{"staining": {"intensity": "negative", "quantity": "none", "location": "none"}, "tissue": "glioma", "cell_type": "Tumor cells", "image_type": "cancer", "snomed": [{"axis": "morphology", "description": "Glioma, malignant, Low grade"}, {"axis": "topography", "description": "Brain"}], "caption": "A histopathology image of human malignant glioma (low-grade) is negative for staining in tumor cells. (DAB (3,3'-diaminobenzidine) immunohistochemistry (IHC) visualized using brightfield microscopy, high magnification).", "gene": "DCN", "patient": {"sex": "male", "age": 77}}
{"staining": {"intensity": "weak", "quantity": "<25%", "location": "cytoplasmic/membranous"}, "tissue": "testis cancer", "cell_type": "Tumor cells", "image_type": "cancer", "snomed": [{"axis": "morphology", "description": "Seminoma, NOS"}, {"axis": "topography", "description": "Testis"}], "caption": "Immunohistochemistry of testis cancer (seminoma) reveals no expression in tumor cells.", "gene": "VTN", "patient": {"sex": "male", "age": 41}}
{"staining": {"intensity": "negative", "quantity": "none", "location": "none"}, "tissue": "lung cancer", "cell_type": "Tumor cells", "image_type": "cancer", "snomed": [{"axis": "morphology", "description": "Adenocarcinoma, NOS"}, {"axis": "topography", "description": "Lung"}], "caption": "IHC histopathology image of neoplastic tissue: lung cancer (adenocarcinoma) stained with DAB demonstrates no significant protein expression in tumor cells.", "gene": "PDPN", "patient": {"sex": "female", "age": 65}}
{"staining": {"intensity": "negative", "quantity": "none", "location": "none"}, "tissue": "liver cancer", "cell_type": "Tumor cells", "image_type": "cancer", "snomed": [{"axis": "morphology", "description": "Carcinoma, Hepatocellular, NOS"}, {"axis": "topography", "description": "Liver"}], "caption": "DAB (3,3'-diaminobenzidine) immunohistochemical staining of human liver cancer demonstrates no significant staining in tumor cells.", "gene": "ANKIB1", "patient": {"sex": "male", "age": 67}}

**Task statement:**
Your answer should be a single number: how many lines of the material contain "significant".

**Exercise answer:**
2